Welcome everybody. We are looking forward to have a nice weekend with all of you here in Nijmegen, the personal friends, the members of Jewel Heart, and also those who are not a direct member of Jewel Heart but like to be here. Welcome all of you.

When you do a workshop like this I would like each and everyone of you to have some kind of close relation rather than you watching from over there and saying: ‘Well, I want to find out what this is all about’ and me sitting and talking over here.

The second question: Do you have any expectations? What are you expecting to gain out of this weekend? I don’t think anybody will expect to become enlightened over the weekend and I am also sure nobody is expecting to become a bodhisattva, which is the buddhist terminology for a dedicated altruistic person.
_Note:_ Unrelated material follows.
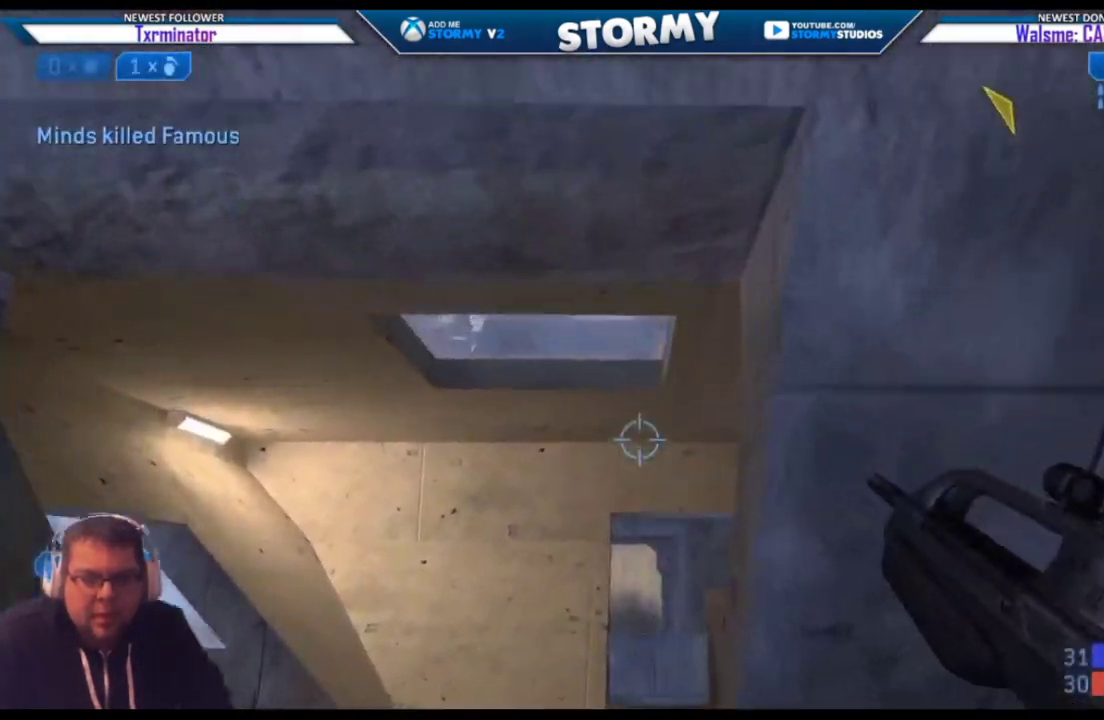
{"buttons": [], "left_stick": "down", "right_stick": "center", "events": [[83, "L2", "up"], [117, "right_stick", "center"], [200, "right_stick", "down"], [333, "left_stick", "up-left"], [367, "right_stick", "down-right"], [467, "left_stick", "down"], [483, "right_stick", "center"]]}
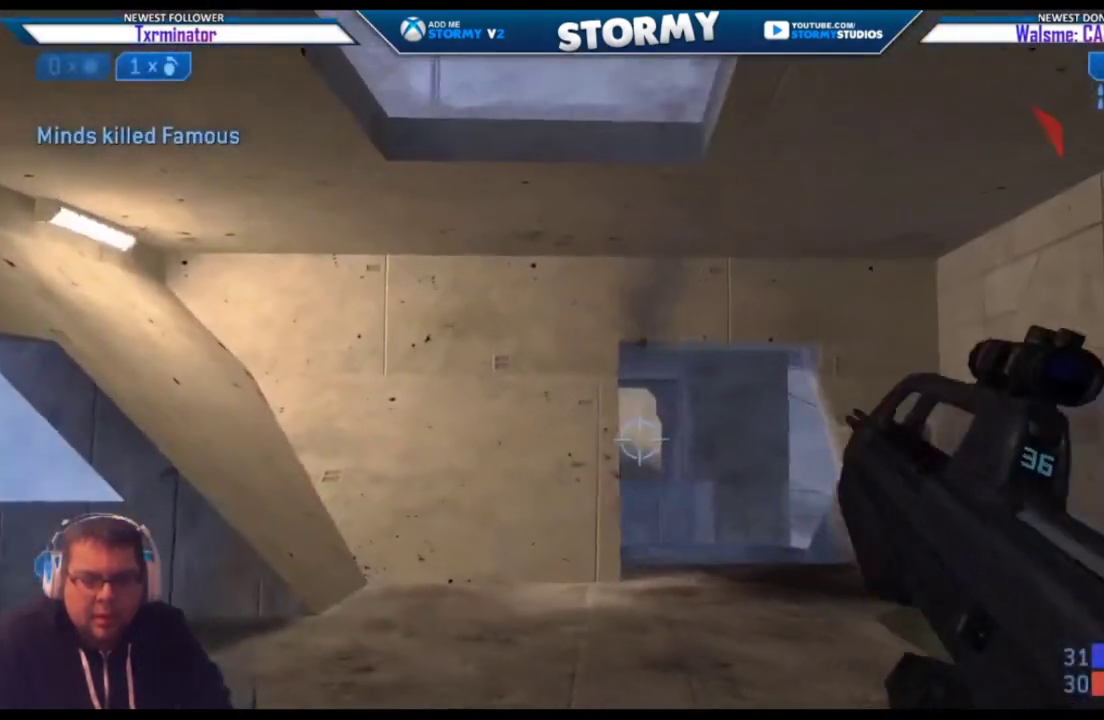
{"buttons": [], "left_stick": "down-right", "right_stick": "down", "events": [[400, "left_stick", "down-right"], [467, "right_stick", "down"]]}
It is recommended not to have any expectations at all and if that is the case with you it is great. Let us not build up many expectations, however let us hope to gain something. That something should be a slight difference in personality or way of thinking before the weekend and after. Let’s hope to get a slight difference in the personality, in the way we are approaching the world, our friends, companion, children or whatever.

One more thing. I have been working with the members of the Jewel Heart here on a complete teaching of a shorter Lamrim of Tsong Khapa and we were left with a little part at the end [which we didn’t finish]. We can combine it together here with this. Thus you are going to get a true tradition, yet with a lot of room for adjustments. There is no need for earlier buddhist background. Most of you have a buddhist background. That is great. It makes it much easier for me to talk. However if you have difficulty to understand, raise your hand and stop me at any time.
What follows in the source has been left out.